Thyroid Cancer In Children: A Multicenter International Study
Highlighting Clinical Features And Surgical Outcomes Of Primary And
Secondary Tumors
Abstract
Background: Thyroid gland malignancy is rare in pediatrics (0.7% of
tumors); only 1.8% are observed in patients < 20 yrs with a
higher prevalence recorded in females and adolescents. Risk factors
include genetic syndromes - MEN disorders, autoimmune disease and
ionizing radiation exposure. Radiotherapy is also linked with increased
risk of secondary thyroid cancers. The present study describes the
clinical features and surgical outcomes of primary and secondary thyroid
tumors. Methods: Institutional data was collected on pediatric patients
with thyroid cancer during 2000 - 2020 from 8 International Surgical
Oncology centers. Statistical analysis was performed using GraphPad
Prism. Results: Of 255 cases of thyroid cancer, only 13 (5.1%) were
secondary tumors. Primary thyroid malignancies were more likely to be
multifocal in origin (odds ratio [OR] 1.993, 95% confidence
interval [CI] 0.7466-5.132, p 0.2323), had bilateral glandular
location (OR 2.847, 95% CI 0.6835-12.68, p 0.2648) and proved
metastatic at 1st diagnosis (OR 1.259, 95% CI 0.3267-5.696
p>0.999).

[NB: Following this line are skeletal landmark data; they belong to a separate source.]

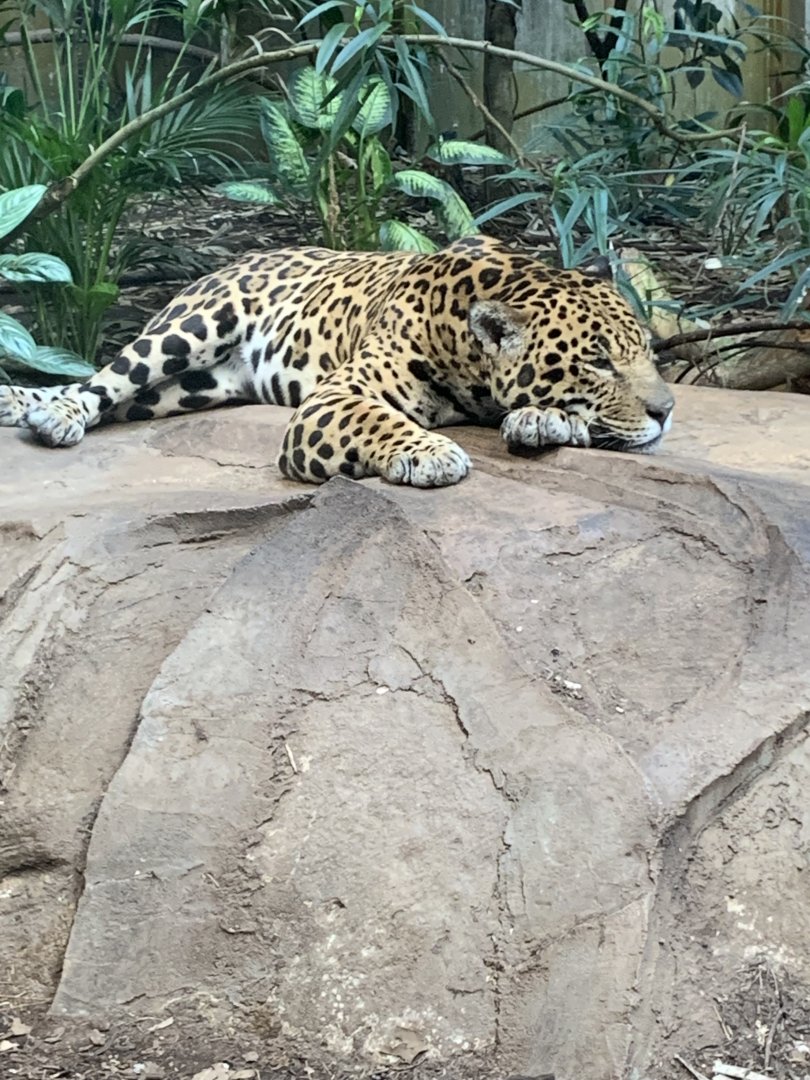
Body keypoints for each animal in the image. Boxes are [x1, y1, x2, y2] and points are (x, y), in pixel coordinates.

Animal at [0, 234, 674, 487]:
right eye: (598, 361)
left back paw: (25, 406)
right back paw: (54, 418)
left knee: (117, 401)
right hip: (187, 332)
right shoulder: (336, 397)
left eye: (645, 349)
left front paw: (543, 420)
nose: (668, 411)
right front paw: (431, 454)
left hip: (192, 388)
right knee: (100, 382)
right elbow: (380, 420)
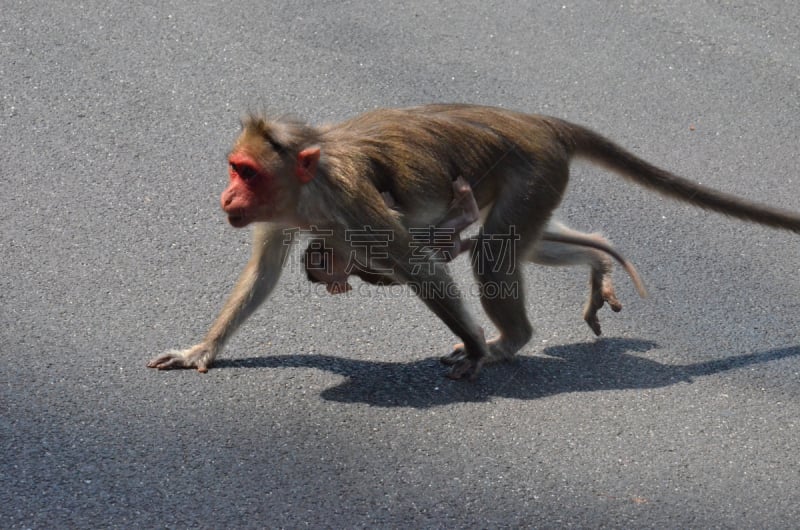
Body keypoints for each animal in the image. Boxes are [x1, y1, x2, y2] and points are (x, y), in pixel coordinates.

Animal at [150, 103, 800, 378]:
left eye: (246, 172)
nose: (226, 197)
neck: (313, 182)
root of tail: (540, 124)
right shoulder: (289, 214)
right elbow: (261, 276)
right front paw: (204, 349)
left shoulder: (352, 201)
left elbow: (419, 266)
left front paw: (473, 348)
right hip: (537, 183)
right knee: (521, 245)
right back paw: (596, 257)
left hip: (532, 171)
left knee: (493, 252)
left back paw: (509, 341)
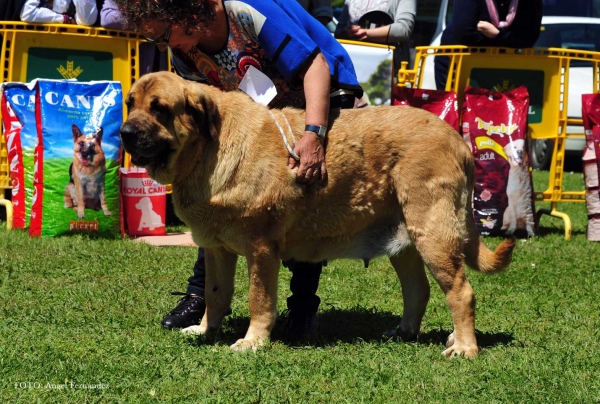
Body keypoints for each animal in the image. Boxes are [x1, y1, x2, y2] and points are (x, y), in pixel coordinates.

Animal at [119, 71, 512, 358]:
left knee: (461, 292)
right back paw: (405, 333)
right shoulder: (216, 249)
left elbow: (258, 299)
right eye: (130, 104)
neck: (209, 149)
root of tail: (459, 141)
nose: (124, 132)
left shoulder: (261, 249)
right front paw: (204, 330)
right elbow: (215, 294)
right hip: (406, 242)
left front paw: (252, 341)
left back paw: (464, 347)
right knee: (419, 290)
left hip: (433, 234)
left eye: (160, 109)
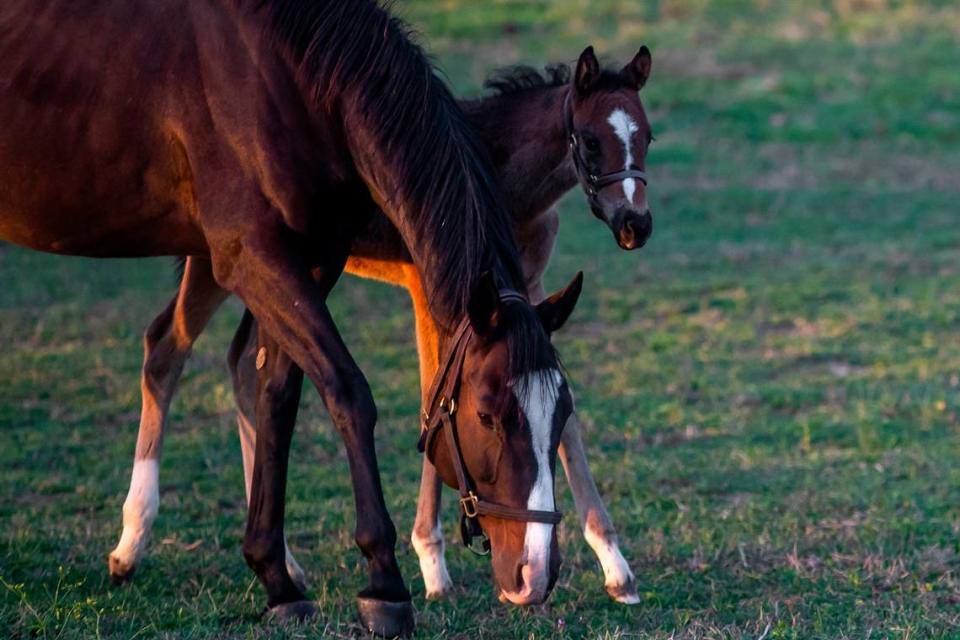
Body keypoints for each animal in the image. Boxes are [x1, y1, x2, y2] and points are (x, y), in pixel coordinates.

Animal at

Secondary tumors showed a higher incidence of
disease relapse (OR 1.556, 95% CI 0.4579-5.57, p 0.4525) and surgical
morbidity (OR 2.042, 95% CI 0.7917-5.221, p 0.1614) including
hypoparathyroidism and recurrent laryngeal nerve injury. Overall
survival (OS) was 99% at 1 year and 97% after 10 years. No EFS
differences were evident with primary vs. secondary tumors (Chi square
0.7307, p 0.39026). Conclusions: This multicenter study demonstrates
excellent survival for pediatric thyroid malignancy. Secondary tumors
exhibit greater disease relapse (15.8% vs 10.5%) and a higher
incidence of surgical related complications (36.8% vs 22.2%).